→ WHAT TO DO:
1. Check each statement against the OpenTelemetry tracing page and answer yes or no, quoting the words from the page that decide it. (a) Tracing is turned on by default. (b) Traces follow each domain crawl from DNS resolution through TLS analysis and HTTP fetching. (c) Leaving -otel_endpoint empty still adds some performance overhead.
2. Rewrite the part of the OpenTelemetry tracing page starting at "Disable Tracing" and ending at "Tracing disabled (default)", switching "performance overhead" to "runtime cost".

→ PROVIDED PASSAGE:
____________________

Skip to content

OpenTelemetry Tracing

SPYDER supports distributed tracing via OpenTelemetry (OTEL). Traces capture the lifecycle of each domain crawl, from DNS resolution through TLS analysis and HTTP fetching, providing visibility into per-domain processing time and failure modes.

Configuration

Command-Line Flags

FlagDefaultDescription
-otel_endpoint"" (disabled)OTLP HTTP endpoint in host:port format
-otel_insecuretrueUse plain HTTP instead of HTTPS for OTLP
-otel_servicespyder-probeService name reported in traces

Enable Tracing

bash
# Send traces to a local Jaeger instance
./bin/spyder -domains=domains.txt \
  -otel_endpoint=localhost:4318 \
  -otel_insecure=true \
  -otel_service=spyder-probe

# Send traces to a remote collector with TLS
./bin/spyder -domains=domains.txt \
  -otel_endpoint=otel-collector.monitoring.internal:4318 \
  -otel_insecure=false \
  -otel_service=spyder-prod-us-west

Disable Tracing

Tracing is disabled by default. When -otel_endpoint is empty (the default), no trace data is collected or exported, and there is no performance overhead.

bash
# Tracing disabled (default)
./bin/spyder -domains=domains.txt

# Explicitly disabled
./bin/spyder -domains=domains.txt -otel_endpoint=""

Configuration via YAML

yaml
# config.yaml
otel_endpoint: "jaeger.monitoring.internal:4318"
otel_insecure: false
otel_service: "spyder-production"

____________________

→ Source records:
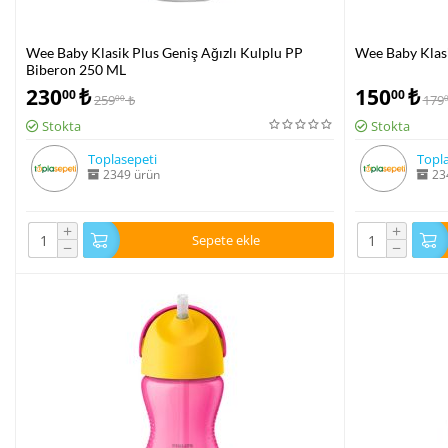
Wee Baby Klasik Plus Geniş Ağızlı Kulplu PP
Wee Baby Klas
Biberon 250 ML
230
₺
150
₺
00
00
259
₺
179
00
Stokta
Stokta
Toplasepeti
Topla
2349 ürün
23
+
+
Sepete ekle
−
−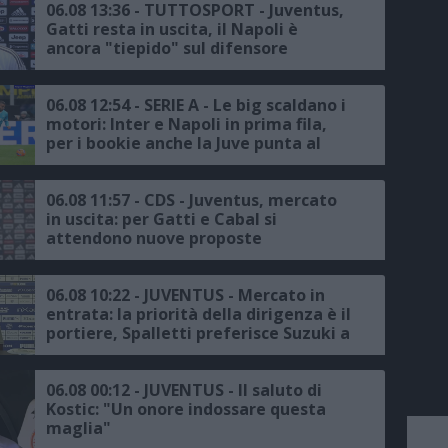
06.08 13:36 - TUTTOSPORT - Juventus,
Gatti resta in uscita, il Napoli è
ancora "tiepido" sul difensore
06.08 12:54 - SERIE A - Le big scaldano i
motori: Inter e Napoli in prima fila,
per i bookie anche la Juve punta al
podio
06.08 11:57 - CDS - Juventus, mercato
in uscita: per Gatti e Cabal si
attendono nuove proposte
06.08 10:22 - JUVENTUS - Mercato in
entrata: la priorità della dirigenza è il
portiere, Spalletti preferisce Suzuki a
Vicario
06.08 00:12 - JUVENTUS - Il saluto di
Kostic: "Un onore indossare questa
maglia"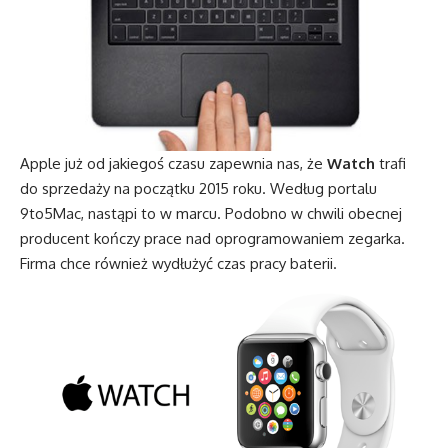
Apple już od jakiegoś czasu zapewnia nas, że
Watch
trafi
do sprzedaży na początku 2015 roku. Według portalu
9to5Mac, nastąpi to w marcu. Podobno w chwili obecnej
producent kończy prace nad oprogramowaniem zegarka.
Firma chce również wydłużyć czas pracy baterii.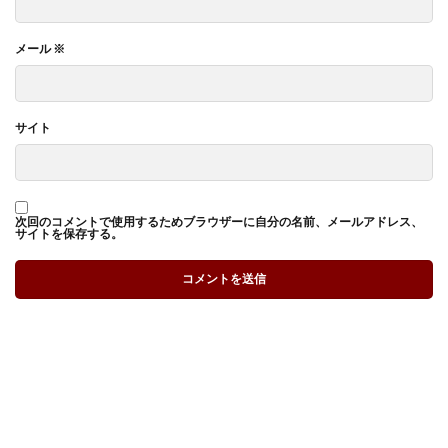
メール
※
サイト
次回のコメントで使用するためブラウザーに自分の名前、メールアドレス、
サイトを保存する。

____________________

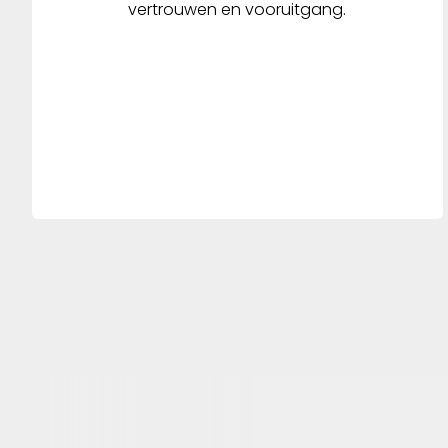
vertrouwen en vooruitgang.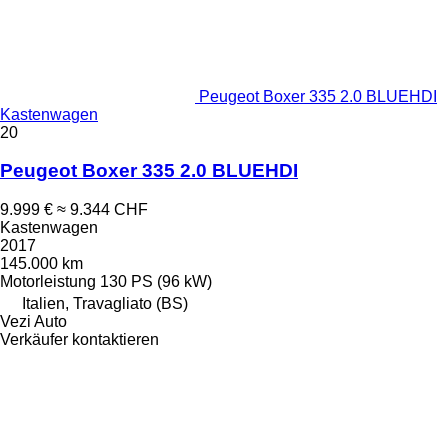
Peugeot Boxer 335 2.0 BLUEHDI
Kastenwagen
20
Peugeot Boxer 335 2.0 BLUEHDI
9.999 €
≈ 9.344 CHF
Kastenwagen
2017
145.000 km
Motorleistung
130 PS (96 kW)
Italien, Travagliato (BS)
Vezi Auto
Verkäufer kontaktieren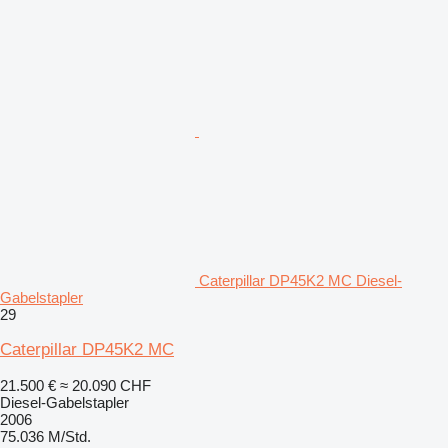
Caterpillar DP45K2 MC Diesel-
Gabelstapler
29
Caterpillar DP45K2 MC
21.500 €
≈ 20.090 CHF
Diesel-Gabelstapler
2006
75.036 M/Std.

____________________

→ TASK SOLUTIONS:
1.
(a) No: "Tracing is disabled by default."
(b) Yes: "from DNS resolution through TLS analysis and HTTP fetching"
(c) No: "there is no performance overhead."

2.
Disable Tracing

Tracing is disabled by default. When -otel_endpoint is empty (the default), no trace data is collected or exported, and there is no runtime cost.

bash
# Tracing disabled (default)